→ **WHAT YOU ARE ASKED TO DO**:
Please return the whole listing exactly.

→ **STORED DATA**:
+ + + + + + +

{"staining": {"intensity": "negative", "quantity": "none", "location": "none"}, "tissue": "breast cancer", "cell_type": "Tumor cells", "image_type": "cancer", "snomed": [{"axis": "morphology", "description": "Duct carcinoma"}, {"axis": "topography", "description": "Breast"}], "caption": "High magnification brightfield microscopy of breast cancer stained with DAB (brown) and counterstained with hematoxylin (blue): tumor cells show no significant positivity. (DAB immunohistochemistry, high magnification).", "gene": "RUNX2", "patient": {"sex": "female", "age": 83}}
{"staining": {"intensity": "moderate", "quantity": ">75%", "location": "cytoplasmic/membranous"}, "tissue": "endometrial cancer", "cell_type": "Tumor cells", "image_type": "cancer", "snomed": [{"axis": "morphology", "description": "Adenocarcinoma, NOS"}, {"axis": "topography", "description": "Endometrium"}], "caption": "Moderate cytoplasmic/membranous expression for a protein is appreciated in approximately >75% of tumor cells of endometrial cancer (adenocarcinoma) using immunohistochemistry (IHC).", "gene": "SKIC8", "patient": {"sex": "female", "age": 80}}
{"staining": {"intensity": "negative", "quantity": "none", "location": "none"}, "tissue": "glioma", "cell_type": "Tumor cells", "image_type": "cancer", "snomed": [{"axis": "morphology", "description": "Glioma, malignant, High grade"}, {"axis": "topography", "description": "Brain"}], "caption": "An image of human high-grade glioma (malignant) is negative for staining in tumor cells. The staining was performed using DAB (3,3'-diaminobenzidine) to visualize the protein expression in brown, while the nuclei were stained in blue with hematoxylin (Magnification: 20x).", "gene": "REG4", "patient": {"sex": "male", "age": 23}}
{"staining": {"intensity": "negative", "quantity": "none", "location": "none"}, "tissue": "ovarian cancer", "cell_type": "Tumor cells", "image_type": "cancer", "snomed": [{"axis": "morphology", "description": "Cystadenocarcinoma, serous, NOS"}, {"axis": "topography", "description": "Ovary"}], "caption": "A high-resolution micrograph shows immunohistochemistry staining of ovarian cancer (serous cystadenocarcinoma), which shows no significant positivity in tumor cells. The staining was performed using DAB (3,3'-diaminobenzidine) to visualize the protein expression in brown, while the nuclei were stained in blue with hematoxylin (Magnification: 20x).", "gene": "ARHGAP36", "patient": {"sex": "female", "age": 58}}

+ + + + + + +

→ **COMPLETED EXERCISE**:
{"staining": {"intensity": "negative", "quantity": "none", "location": "none"}, "tissue": "breast cancer", "cell_type": "Tumor cells", "image_type": "cancer", "snomed": [{"axis": "morphology", "description": "Duct carcinoma"}, {"axis": "topography", "description": "Breast"}], "caption": "High magnification brightfield microscopy of breast cancer stained with DAB (brown) and counterstained with hematoxylin (blue): tumor cells show no significant positivity. (DAB immunohistochemistry, high magnification).", "gene": "RUNX2", "patient": {"sex": "female", "age": 83}}
{"staining": {"intensity": "moderate", "quantity": ">75%", "location": "cytoplasmic/membranous"}, "tissue": "endometrial cancer", "cell_type": "Tumor cells", "image_type": "cancer", "snomed": [{"axis": "morphology", "description": "Adenocarcinoma, NOS"}, {"axis": "topography", "description": "Endometrium"}], "caption": "Moderate cytoplasmic/membranous expression for a protein is appreciated in approximately >75% of tumor cells of endometrial cancer (adenocarcinoma) using immunohistochemistry (IHC).", "gene": "SKIC8", "patient": {"sex": "female", "age": 80}}
{"staining": {"intensity": "negative", "quantity": "none", "location": "none"}, "tissue": "glioma", "cell_type": "Tumor cells", "image_type": "cancer", "snomed": [{"axis": "morphology", "description": "Glioma, malignant, High grade"}, {"axis": "topography", "description": "Brain"}], "caption": "An image of human high-grade glioma (malignant) is negative for staining in tumor cells. The staining was performed using DAB (3,3'-diaminobenzidine) to visualize the protein expression in brown, while the nuclei were stained in blue with hematoxylin (Magnification: 20x).", "gene": "REG4", "patient": {"sex": "male", "age": 23}}
{"staining": {"intensity": "negative", "quantity": "none", "location": "none"}, "tissue": "ovarian cancer", "cell_type": "Tumor cells", "image_type": "cancer", "snomed": [{"axis": "morphology", "description": "Cystadenocarcinoma, serous, NOS"}, {"axis": "topography", "description": "Ovary"}], "caption": "A high-resolution micrograph shows immunohistochemistry staining of ovarian cancer (serous cystadenocarcinoma), which shows no significant positivity in tumor cells. The staining was performed using DAB (3,3'-diaminobenzidine) to visualize the protein expression in brown, while the nuclei were stained in blue with hematoxylin (Magnification: 20x).", "gene": "ARHGAP36", "patient": {"sex": "female", "age": 58}}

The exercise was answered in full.